• **Prompt**
Every line from the first one in the data below through the line holding "after that." is to be written out exactly, with the pictures omitted.

• **Source material**

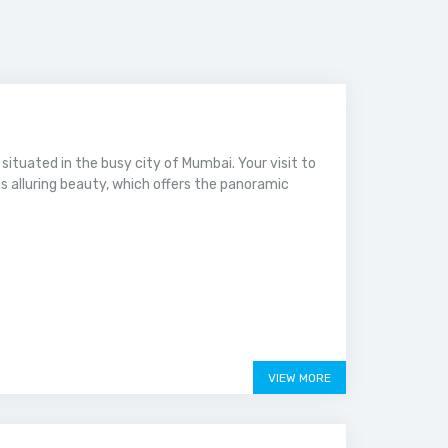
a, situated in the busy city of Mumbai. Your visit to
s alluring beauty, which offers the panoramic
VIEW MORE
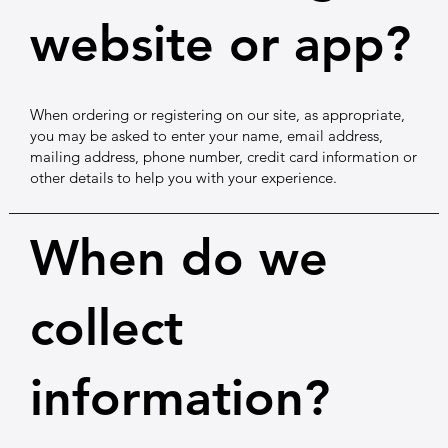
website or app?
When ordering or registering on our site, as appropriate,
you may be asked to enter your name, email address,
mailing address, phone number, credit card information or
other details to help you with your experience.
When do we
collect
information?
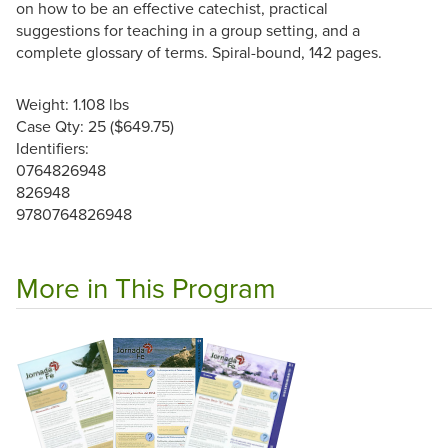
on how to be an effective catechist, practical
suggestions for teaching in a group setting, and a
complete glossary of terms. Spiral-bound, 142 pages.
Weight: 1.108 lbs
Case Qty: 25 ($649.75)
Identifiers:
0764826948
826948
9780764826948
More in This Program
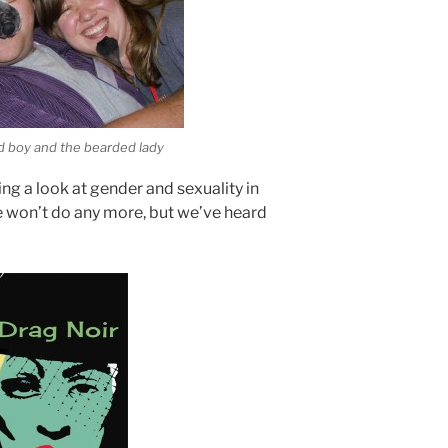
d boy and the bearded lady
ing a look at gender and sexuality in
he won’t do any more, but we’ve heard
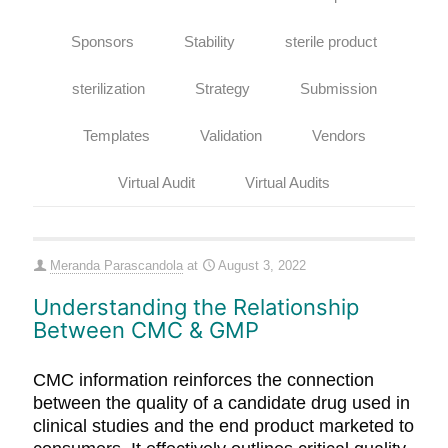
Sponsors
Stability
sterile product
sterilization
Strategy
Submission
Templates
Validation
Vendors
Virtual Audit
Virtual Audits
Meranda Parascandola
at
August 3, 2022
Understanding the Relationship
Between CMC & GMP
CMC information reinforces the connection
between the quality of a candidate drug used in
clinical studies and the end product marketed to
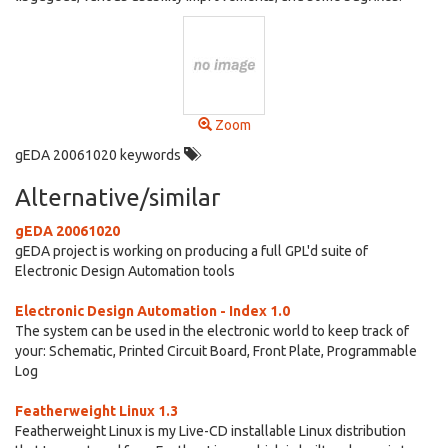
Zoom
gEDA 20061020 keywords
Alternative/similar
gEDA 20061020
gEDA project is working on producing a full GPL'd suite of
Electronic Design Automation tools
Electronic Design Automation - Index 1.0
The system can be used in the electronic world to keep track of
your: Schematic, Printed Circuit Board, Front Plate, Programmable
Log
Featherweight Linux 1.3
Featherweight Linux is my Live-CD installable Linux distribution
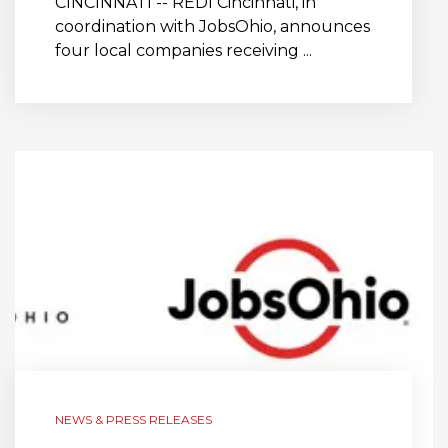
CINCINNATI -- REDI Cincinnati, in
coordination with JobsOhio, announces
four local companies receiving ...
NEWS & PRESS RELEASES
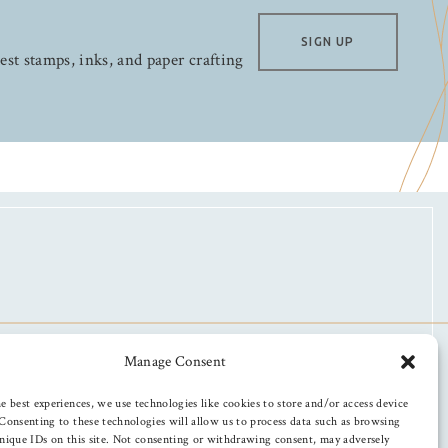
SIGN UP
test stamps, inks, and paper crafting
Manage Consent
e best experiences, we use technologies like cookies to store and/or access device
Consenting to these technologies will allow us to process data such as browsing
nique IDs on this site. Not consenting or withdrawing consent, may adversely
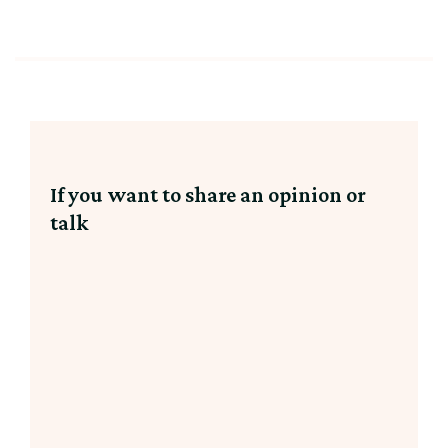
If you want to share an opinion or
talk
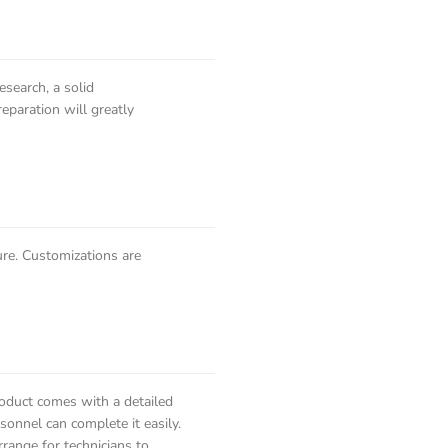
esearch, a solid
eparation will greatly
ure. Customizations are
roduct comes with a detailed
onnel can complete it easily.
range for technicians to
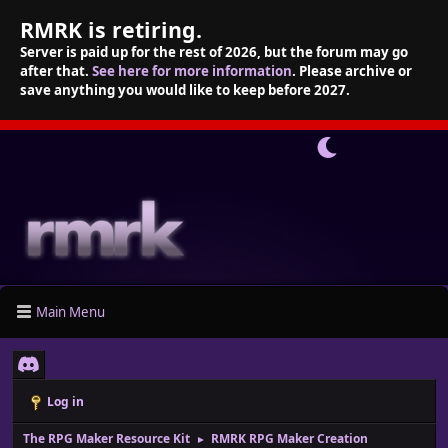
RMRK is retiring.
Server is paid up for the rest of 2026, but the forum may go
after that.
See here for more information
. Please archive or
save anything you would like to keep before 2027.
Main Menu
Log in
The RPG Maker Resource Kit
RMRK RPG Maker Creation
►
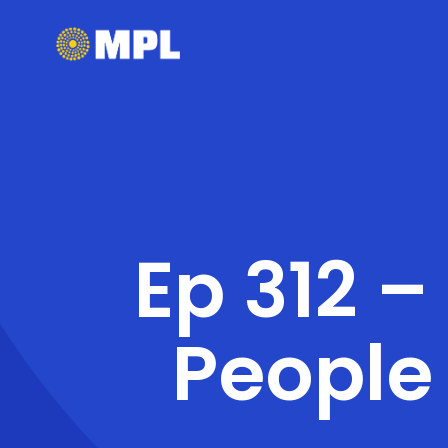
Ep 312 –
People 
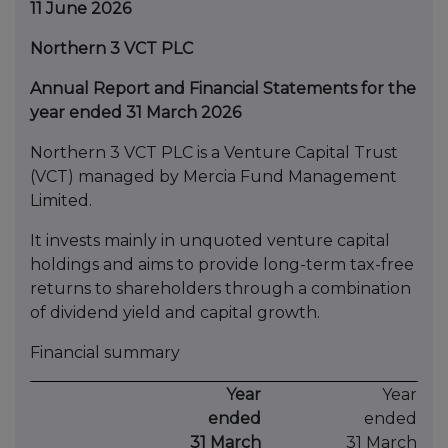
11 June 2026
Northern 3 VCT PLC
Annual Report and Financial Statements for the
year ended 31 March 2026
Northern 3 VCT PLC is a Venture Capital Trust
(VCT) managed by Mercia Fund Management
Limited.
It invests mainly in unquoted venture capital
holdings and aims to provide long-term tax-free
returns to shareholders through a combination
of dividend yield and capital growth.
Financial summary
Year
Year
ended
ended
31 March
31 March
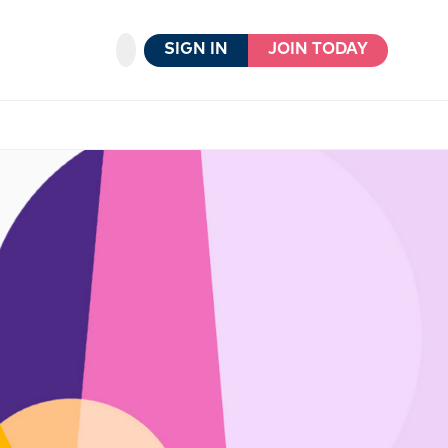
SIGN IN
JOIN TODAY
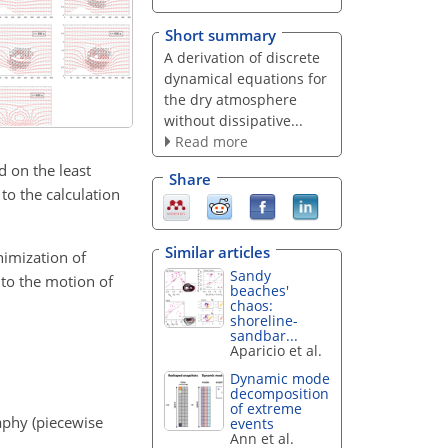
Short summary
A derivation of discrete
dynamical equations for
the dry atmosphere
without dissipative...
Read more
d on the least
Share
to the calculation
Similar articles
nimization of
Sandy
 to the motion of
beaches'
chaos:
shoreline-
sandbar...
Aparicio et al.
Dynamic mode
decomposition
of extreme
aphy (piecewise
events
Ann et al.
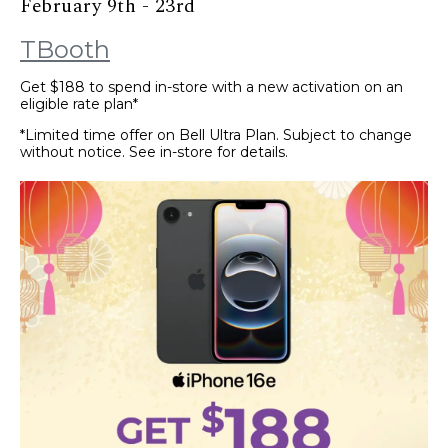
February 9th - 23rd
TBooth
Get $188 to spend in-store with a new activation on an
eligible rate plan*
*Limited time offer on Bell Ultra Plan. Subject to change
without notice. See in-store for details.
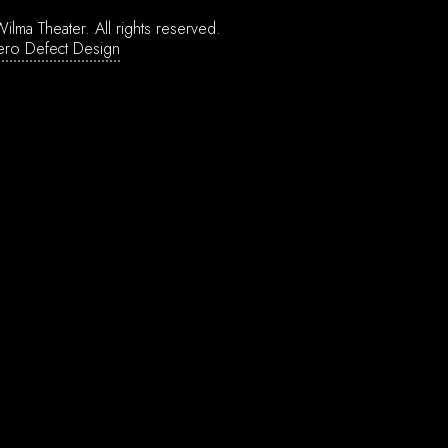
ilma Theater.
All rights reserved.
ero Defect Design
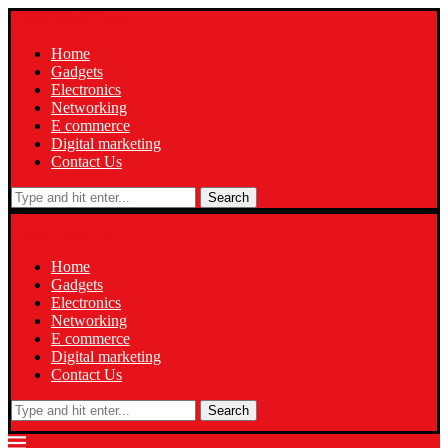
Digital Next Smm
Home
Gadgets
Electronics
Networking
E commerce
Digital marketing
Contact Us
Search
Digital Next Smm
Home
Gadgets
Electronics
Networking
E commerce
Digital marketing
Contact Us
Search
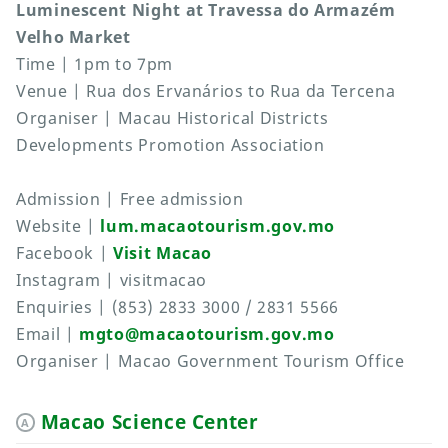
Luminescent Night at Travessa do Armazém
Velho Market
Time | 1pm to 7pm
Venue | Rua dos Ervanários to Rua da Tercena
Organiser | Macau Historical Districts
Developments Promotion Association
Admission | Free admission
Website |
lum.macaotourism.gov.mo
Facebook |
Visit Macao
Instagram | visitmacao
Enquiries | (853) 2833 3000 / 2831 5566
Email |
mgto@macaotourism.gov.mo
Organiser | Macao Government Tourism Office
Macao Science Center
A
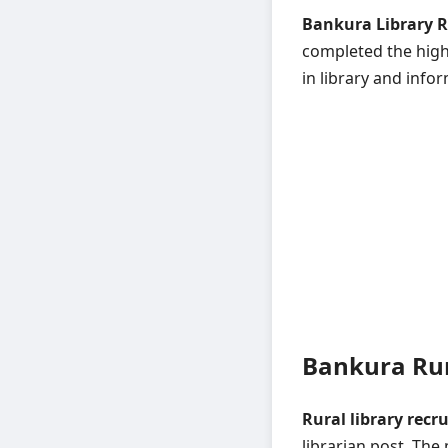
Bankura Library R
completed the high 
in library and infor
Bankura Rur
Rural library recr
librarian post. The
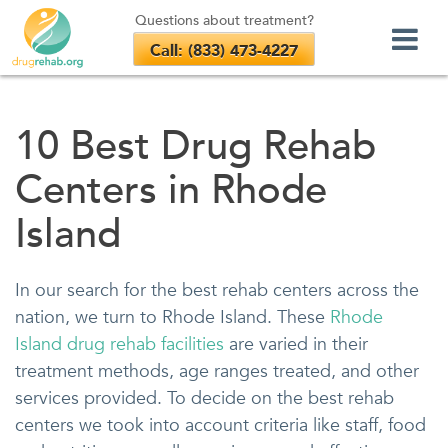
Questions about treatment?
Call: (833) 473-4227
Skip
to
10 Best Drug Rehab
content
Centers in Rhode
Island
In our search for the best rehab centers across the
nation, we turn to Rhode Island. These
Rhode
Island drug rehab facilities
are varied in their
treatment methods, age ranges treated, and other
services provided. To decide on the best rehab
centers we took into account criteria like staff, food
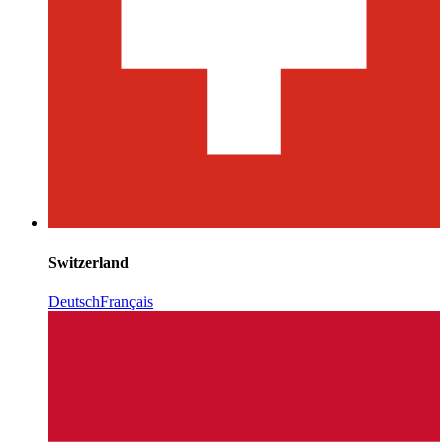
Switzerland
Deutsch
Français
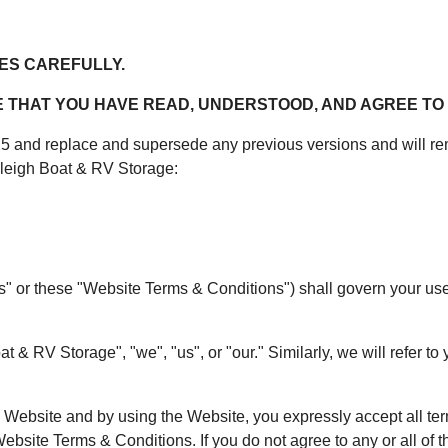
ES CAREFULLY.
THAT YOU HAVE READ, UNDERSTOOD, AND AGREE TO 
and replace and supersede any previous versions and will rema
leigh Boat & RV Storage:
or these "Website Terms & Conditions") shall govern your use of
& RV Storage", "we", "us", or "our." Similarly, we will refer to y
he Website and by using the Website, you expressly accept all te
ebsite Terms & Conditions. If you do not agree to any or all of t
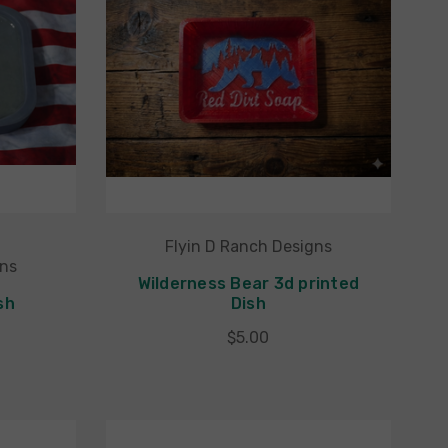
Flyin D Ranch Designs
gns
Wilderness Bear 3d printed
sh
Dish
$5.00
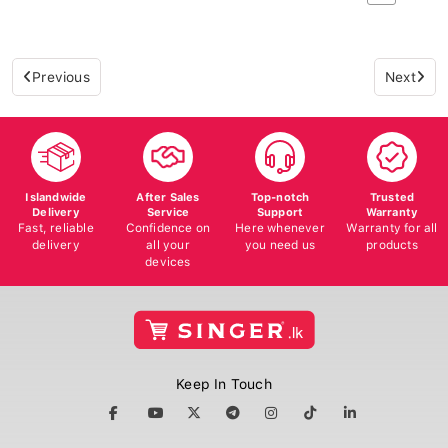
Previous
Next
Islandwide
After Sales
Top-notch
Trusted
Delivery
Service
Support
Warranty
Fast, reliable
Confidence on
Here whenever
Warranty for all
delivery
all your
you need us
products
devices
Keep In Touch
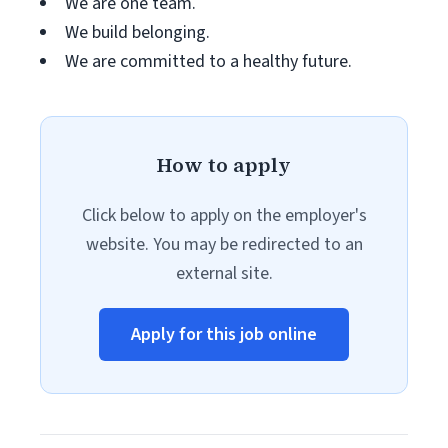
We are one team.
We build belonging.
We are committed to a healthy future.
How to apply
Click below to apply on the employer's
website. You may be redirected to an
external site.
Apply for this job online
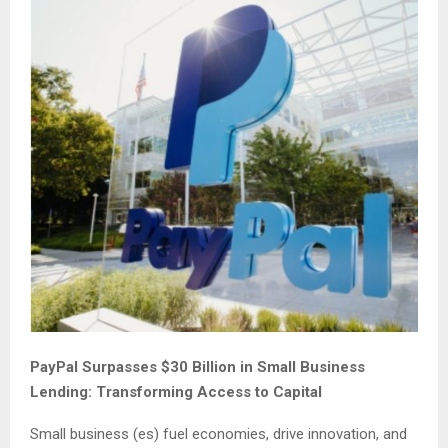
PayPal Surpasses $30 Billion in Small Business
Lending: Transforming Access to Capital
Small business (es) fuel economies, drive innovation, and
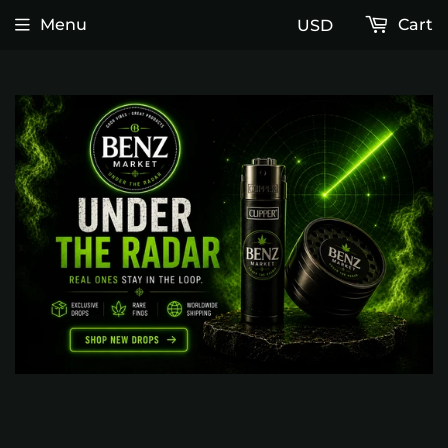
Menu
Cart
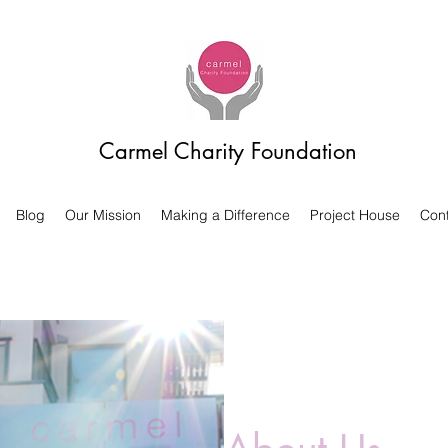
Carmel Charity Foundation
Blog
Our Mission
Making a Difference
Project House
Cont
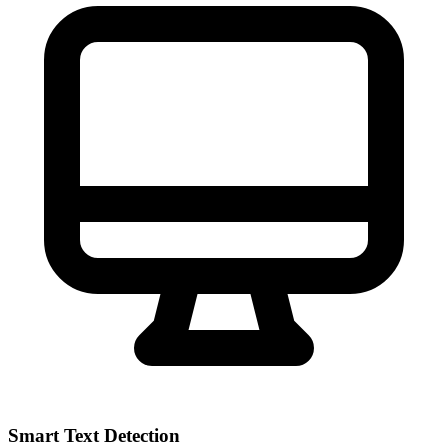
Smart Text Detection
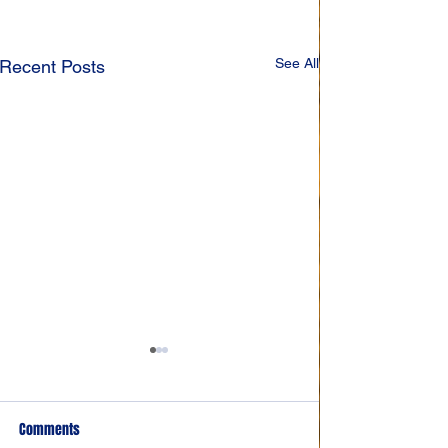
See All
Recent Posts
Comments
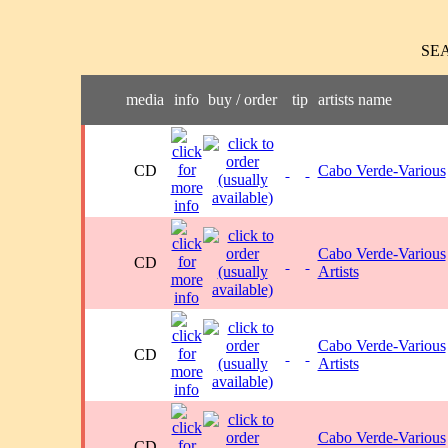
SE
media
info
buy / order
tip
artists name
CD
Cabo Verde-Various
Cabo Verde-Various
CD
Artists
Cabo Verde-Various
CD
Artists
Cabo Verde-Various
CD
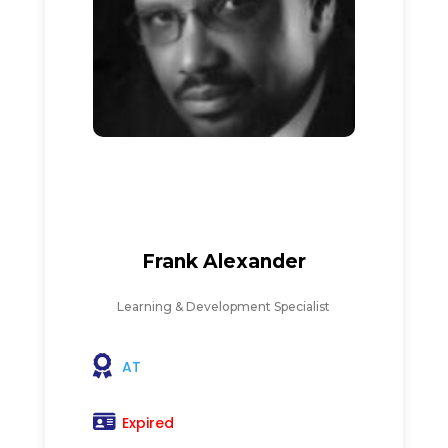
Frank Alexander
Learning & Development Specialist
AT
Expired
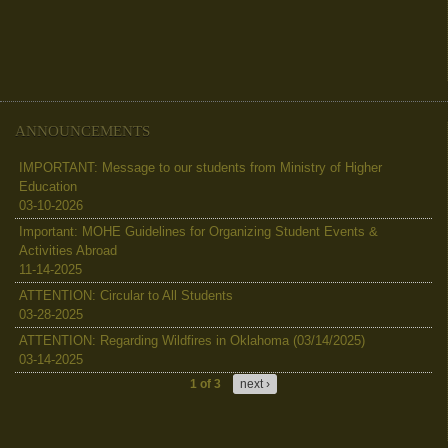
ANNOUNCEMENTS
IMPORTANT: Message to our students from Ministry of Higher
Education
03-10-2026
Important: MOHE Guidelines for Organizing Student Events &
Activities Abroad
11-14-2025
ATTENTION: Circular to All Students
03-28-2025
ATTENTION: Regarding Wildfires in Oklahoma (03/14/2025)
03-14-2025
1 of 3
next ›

• **Written answer**
a, situated in the busy city of Mumbai. Your visit to
s alluring beauty, which offers the panoramic
VIEW MORE
website or app?
When ordering or registering on our site, as appropriate,
you may be asked to enter your name, email address,
mailing address, phone number, credit card information or
other details to help you with your experience.
When do we
collect
information?
on how to be an effective catechist, practical
suggestions for teaching in a group setting, and a
complete glossary of terms. Spiral-bound, 142 pages.
Weight: 1.108 lbs
Case Qty: 25 ($649.75)
Identifiers:
0764826948
826948
9780764826948
More in This Program
d boy and the bearded lady
ing a look at gender and sexuality in
he won’t do any more, but we’ve heard
Sponsors
Stability
sterile product
sterilization
Strategy
Submission
Templates
Validation
Vendors
Virtual Audit
Virtual Audits
Meranda Parascandola
at
August 3, 2022
Understanding the Relationship
Between CMC & GMP
CMC information reinforces the connection
between the quality of a candidate drug used in
clinical studies and the end product marketed to
Zoom
gEDA 20061020 keywords
Alternative/similar
gEDA 20061020
gEDA project is working on producing a full GPL'd suite of
Electronic Design Automation tools
Electronic Design Automation - Index 1.0
The system can be used in the electronic world to keep track of
your: Schematic, Printed Circuit Board, Front Plate, Programmable
Log
Featherweight Linux 1.3
Featherweight Linux is my Live-CD installable Linux distribution
CINCINNATI -- REDI Cincinnati, in
coordination with JobsOhio, announces
four local companies receiving ...
NEWS & PRESS RELEASES
SIGN UP
test stamps, inks, and paper crafting
Manage Consent
e best experiences, we use technologies like cookies to store and/or access device
Consenting to these technologies will allow us to process data such as browsing
nique IDs on this site. Not consenting or withdrawing consent, may adversely
If you want to share an opinion or
talk
esearch, a solid
eparation will greatly
ure. Customizations are
roduct comes with a detailed
onnel can complete it easily.
range for technicians to
RMRK is retiring.
Server is paid up for the rest of 2026, but the forum may go
after that.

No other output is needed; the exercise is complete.